Parts of the exercise:
a) Quote the stretch of the post on writing epic adventures from "There has been" through "feeling of EPIC!".
b) Put the stretch of the rows from the line containing "pose: elev=193.2 azim=35.7" through the end of the rows into a Markdown table with the columns Number and Line. Omit blank lines and the pictures.

Document passage:
December 16, 2011

How to write an EPIC! adventure (Deja Vu)

There has been some talk lately about how to make and run Epic adventures. A lot of these points can be used for every edition or game system. Of course, most of these discussions have been on the mechanical side of the issue; how to balance the numbers to make it feel epic, how to make it so the monsters are not pushovers. However, there has not been a lot of talk about what goes into the story part of an Epic adventure, how to build the feeling of EPIC!

All too often DMs simply throw bigger monsters at the characters and call it EPIC! More hit points and damage dealing does not make EPIC! Sometimes the DM will put the characters in exotic locations and call it EPIC! Simply going to another plane is not enough to make it EPIC! Sure these things are part of being EPIC! but it’s a matter of magnitude. There are a few things to remember if you want to build truly EPIC! adventures.

-Make it Big. Players don’t fight a Roc - They fight the biggest bird on the planet, one that blocks out the sun when it flies nearby. One that nests on the highest mountain of the world. Everything is the biggest it can be. The monsters are bigger than anything else the characters have fought before. They go to the highest and deepest places in the world. Go Big!

Source records:
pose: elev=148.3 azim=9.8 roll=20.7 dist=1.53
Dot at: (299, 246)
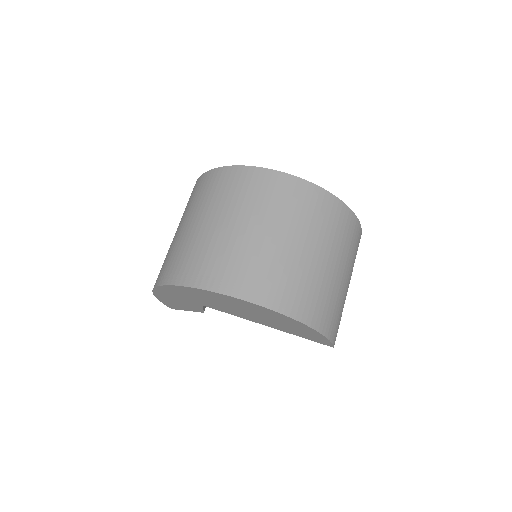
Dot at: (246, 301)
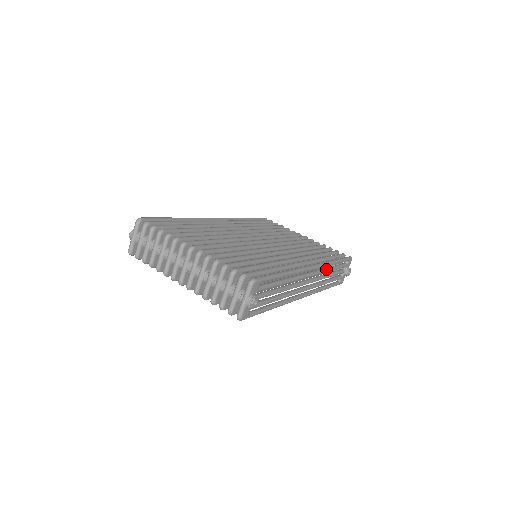
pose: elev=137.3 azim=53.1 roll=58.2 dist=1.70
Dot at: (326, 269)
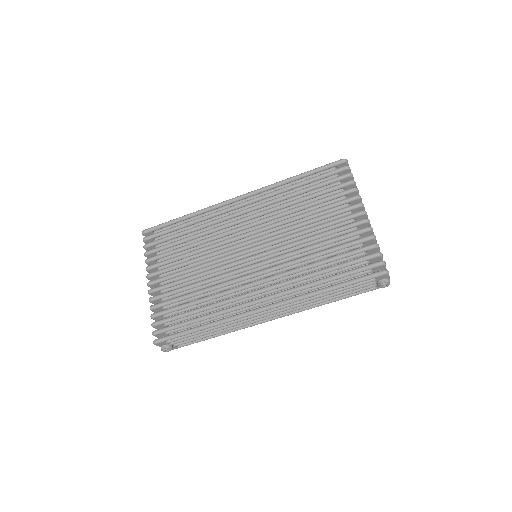
Dot at: (306, 299)
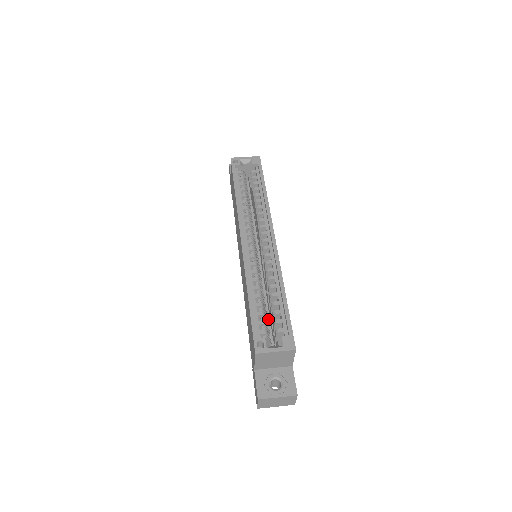
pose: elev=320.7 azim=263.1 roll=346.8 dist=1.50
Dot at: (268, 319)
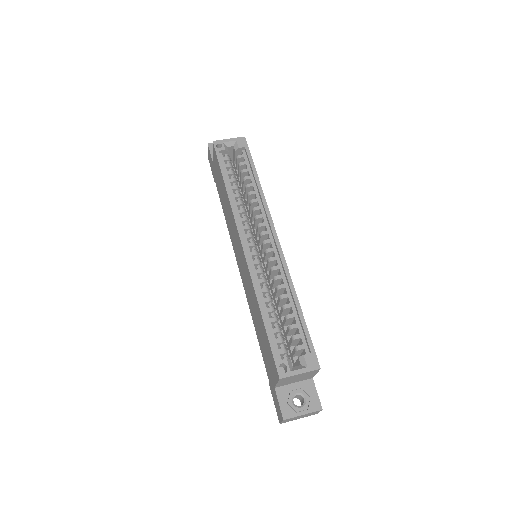
Dot at: occluded
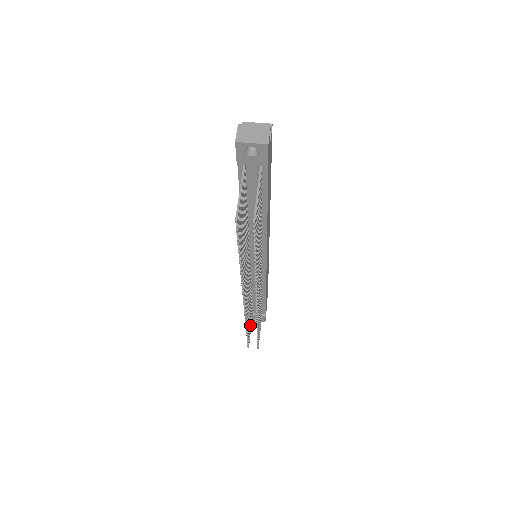
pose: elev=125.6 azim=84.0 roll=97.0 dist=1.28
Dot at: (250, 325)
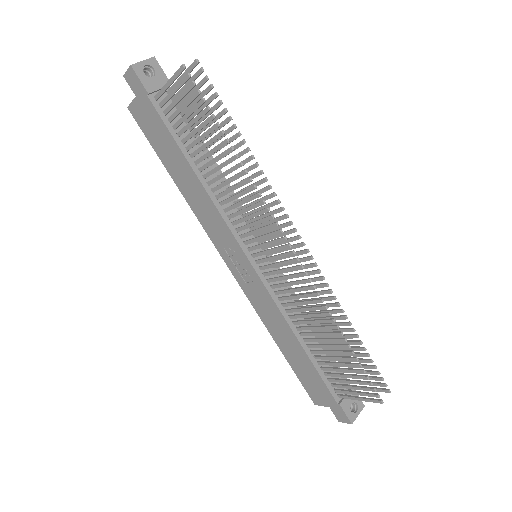
Dot at: (350, 382)
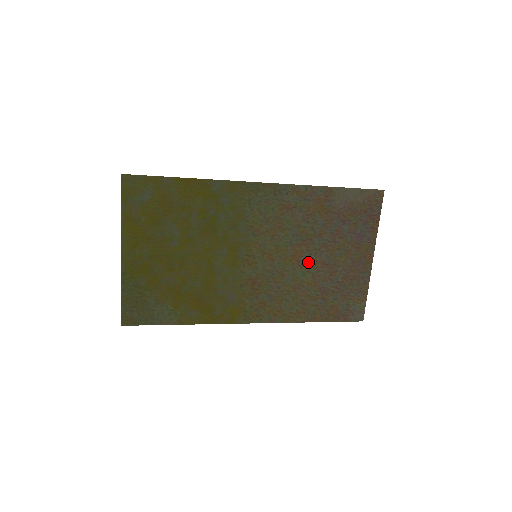
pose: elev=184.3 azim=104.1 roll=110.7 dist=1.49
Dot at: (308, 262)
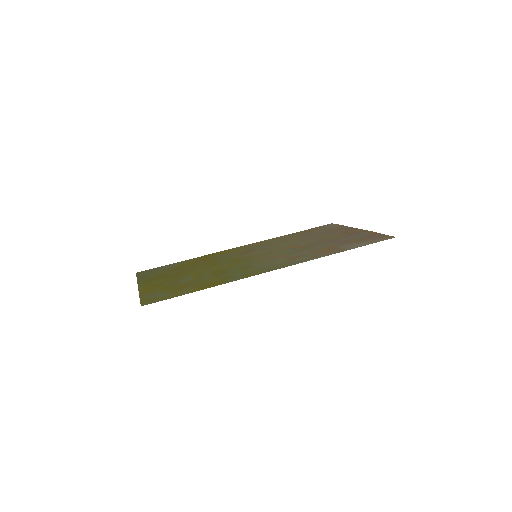
Dot at: (301, 243)
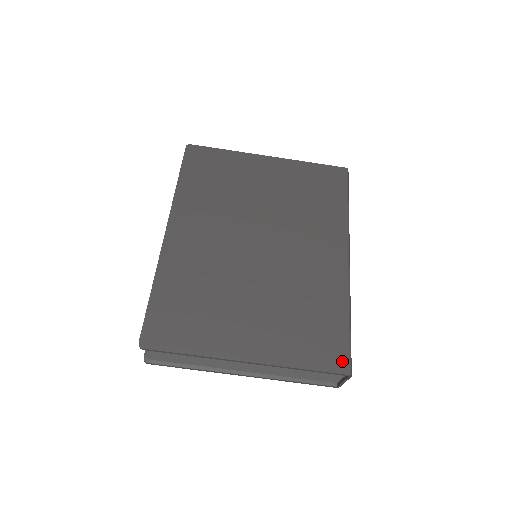
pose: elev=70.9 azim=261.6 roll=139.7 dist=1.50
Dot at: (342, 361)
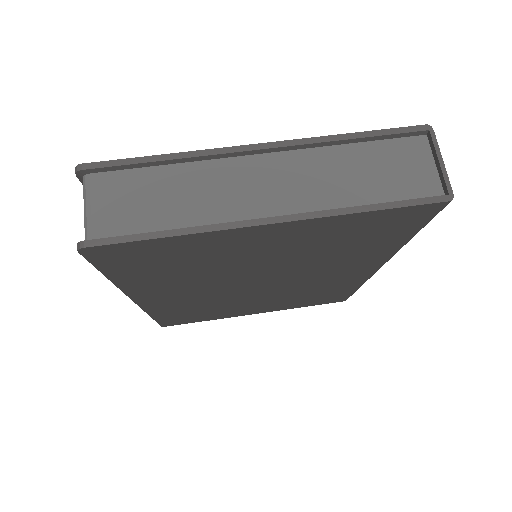
Dot at: occluded
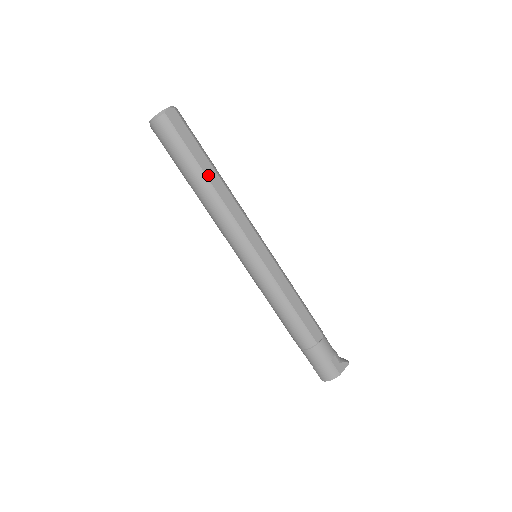
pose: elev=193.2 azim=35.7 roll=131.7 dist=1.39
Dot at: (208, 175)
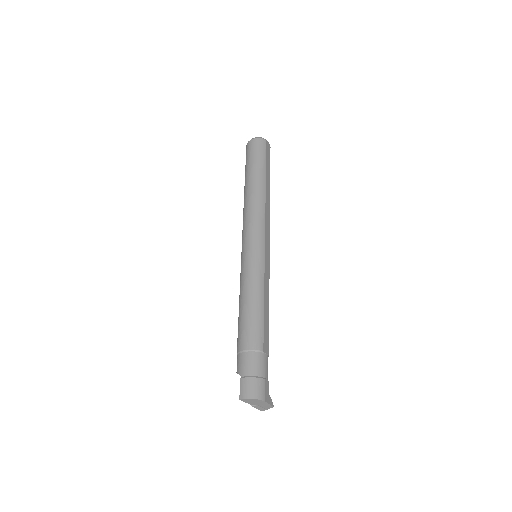
Dot at: (266, 183)
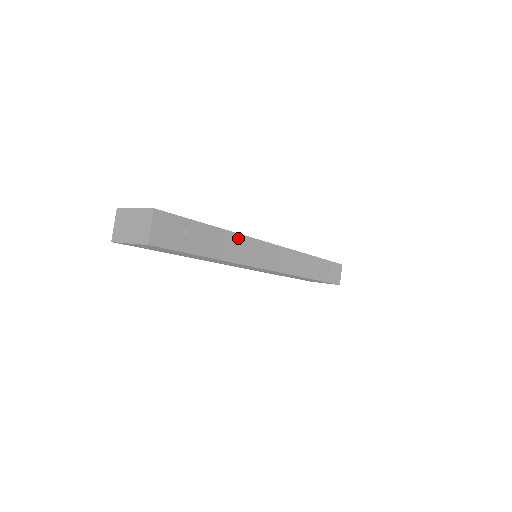
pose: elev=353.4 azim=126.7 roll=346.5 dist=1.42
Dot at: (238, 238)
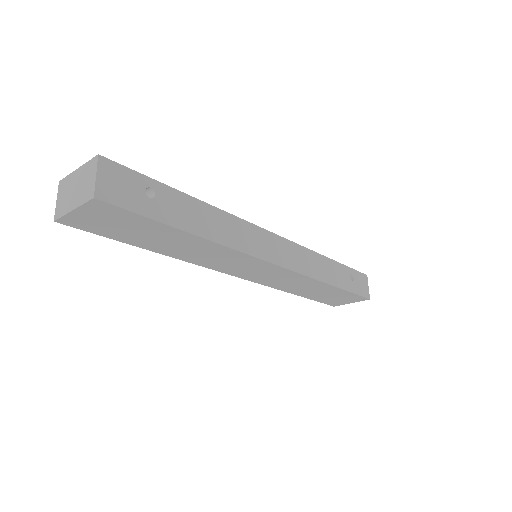
Dot at: (224, 216)
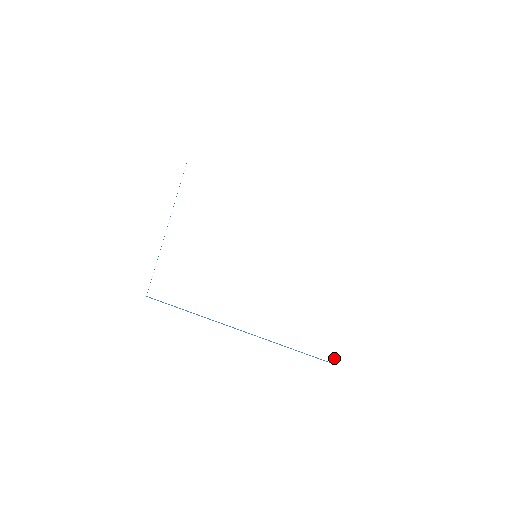
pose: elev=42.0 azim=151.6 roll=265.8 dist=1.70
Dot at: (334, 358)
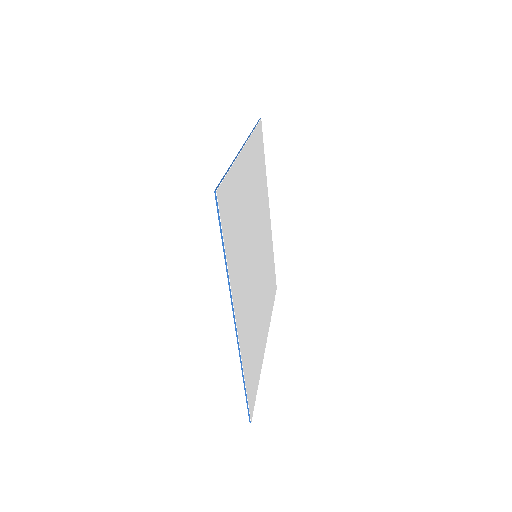
Dot at: (252, 413)
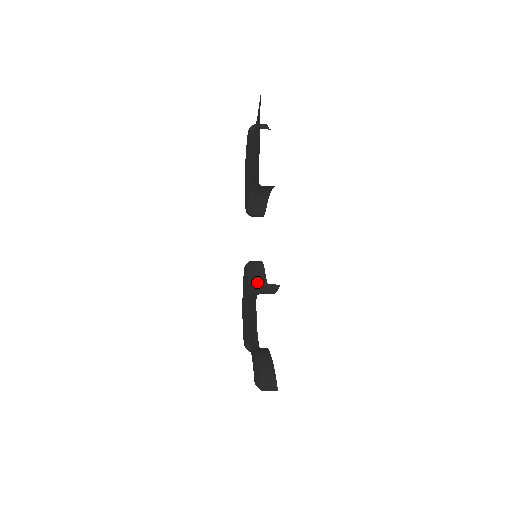
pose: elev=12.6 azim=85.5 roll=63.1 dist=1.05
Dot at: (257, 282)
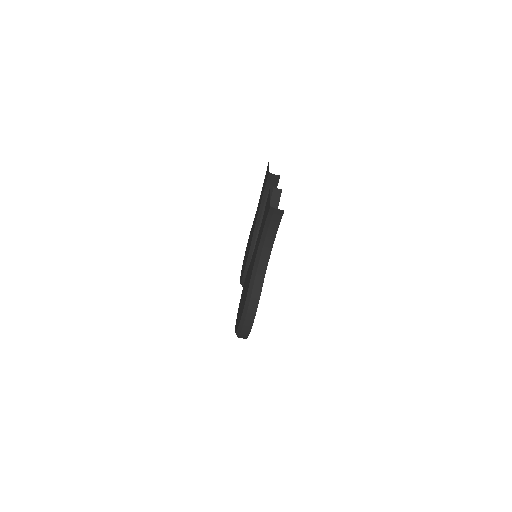
Dot at: occluded
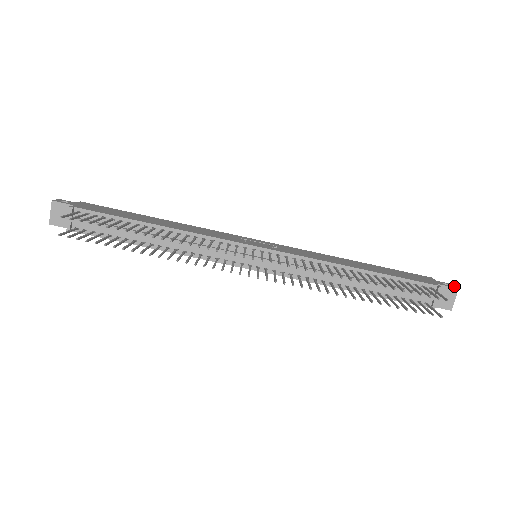
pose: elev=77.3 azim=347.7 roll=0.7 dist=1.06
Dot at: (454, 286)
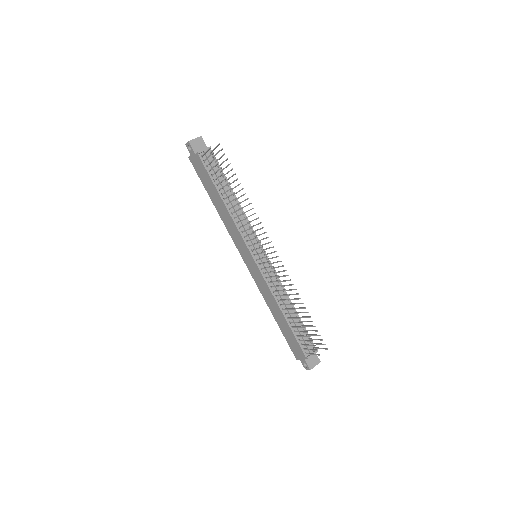
Dot at: (318, 360)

Complete answers:
a)
There has been some talk lately about how to make and run Epic adventures. A lot of these points can be used for every edition or game system. Of course, most of these discussions have been on the mechanical side of the issue; how to balance the numbers to make it feel epic, how to make it so the monsters are not pushovers. However, there has not been a lot of talk about what goes into the story part of an Epic adventure, how to build the feeling of EPIC!

b)
| Number | Line |
|---|---|
| 1 | pose: elev=193.2 azim=35.7 roll=131.7 dist=1.39 |
| 2 | Dot at: (208, 175) |
| 3 | Dot at: (266, 183) |
| 4 | pose: elev=353.4 azim=126.7 roll=346.5 dist=1.42 |
| 5 | Dot at: (238, 238) |
| 6 | Dot at: (224, 216) |
| 7 | pose: elev=42.0 azim=151.6 roll=265.8 dist=1.70 |
| 8 | Dot at: (334, 358) |
| 9 | Dot at: (252, 413) |
| 10 | pose: elev=12.6 azim=85.5 roll=63.1 dist=1.05 |
| 11 | Dot at: (257, 282) |
| 12 | Dot at: occluded |
| 13 | pose: elev=77.3 azim=347.7 roll=0.7 dist=1.06 |
| 14 | Dot at: (454, 286) |
| 15 | Dot at: (318, 360) |